With teen offerings, “a portion of the program is we want to make sure they’re on track to graduate,” said Torrey Cole, teen services director for the Boys & Girls Clubs of Southern Nevada.
The clubs also support youth in their desired career path, she said, adding college isn’t for everyone.
Boys & Girls Clubs of Southern Nevada serves more than 10,000 children from kindergarten through 12th grade.
Junior Staff
Junior Staff, a national Boys & Girls Club program, is a work-readiness offering for 13- to 18-year-old club members. It provides hands-on experience and focuses on building work ethic, leadership, and customer and interpersonal skills.
Teenagers must apply to participate and can choose their area of interest. They must devote a minimum of one hour per week.
Boys & Girls Clubs of Southern Nevada aims to have about 125 teenagers — out of nearly 2,000 it serves — participate across all of its club locations.
Teens in the Junior Staff program will essentially be unpaid apprentices, working alongside paid staff members in areas of club operations such as the front desk, kitchen, games room, art room and gymnasium.
Cole said she wants to make the program “effective and fun” for participants.
Grant money through the Taco Bell Foundation will be used for supplies for the Junior Staff program, as well as incentives — such as trips to Six Flags Magic Mountain in California and pizza parties — for participating teens.
The Ralph & Betty Engelstad Club is the only Boys & Girls Club in Southern Nevada without a teen program, the result of a transition in staffing.
Some teens at the club were already volunteering before Junior Staff was implemented.
The club, off Desert Inn Road, typically sees about 135 children from kindergarten through high school each weekday.

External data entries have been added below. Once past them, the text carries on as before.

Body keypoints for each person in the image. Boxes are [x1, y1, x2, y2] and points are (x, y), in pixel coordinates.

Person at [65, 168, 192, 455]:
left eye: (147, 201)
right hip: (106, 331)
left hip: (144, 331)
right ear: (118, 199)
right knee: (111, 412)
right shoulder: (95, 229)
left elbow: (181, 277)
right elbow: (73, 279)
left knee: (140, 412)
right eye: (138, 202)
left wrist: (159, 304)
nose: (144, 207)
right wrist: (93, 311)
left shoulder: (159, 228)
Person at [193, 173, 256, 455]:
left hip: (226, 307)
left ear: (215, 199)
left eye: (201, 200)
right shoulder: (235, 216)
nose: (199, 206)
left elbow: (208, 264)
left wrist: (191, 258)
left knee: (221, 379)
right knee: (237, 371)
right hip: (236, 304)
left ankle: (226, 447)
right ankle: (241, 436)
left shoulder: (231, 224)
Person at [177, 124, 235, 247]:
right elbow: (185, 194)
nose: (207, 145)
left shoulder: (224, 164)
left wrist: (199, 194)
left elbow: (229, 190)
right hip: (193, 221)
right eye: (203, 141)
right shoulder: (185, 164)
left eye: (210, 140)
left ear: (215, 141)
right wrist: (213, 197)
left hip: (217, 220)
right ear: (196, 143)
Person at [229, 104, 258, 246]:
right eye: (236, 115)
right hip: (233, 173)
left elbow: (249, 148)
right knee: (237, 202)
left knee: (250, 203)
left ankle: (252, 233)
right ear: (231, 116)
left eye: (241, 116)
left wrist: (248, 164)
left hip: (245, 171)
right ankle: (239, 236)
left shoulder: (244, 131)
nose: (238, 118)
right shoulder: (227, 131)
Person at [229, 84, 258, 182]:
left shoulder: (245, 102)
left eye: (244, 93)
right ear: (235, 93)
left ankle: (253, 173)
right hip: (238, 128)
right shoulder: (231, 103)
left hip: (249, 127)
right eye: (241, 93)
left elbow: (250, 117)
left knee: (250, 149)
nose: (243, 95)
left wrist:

Valley High School sophomore Tyrese Jackson, 15, is one of the junior staff members. He has been coming to the Boys & Girls Club for more than two years, he said.
“I like it,” he said about volunteering. “It’s fun.”
Tyrese said he has learned a lot by volunteering at the club, adding, “I used to be very immature before.”
He said the younger children respect and trust him, and come to him with problems.
Tyrese said he hopes his club will have a teen center in the future. He said he likes being with younger children and field trips are fun, but he’d like more people his age to hang out with.
Another junior staff member, Woodbury Middle School eighth-grader Jordan Cobos, 13, has been a club member for four years. He said he likes helping the younger children with homework and especially with using computers.
Junior staff members go around the club asking staff if they need assistance and helping with whatever’s needed, Malek said. He said he enjoys working in the kitchen the most, adding, “I like helping give the kids food.”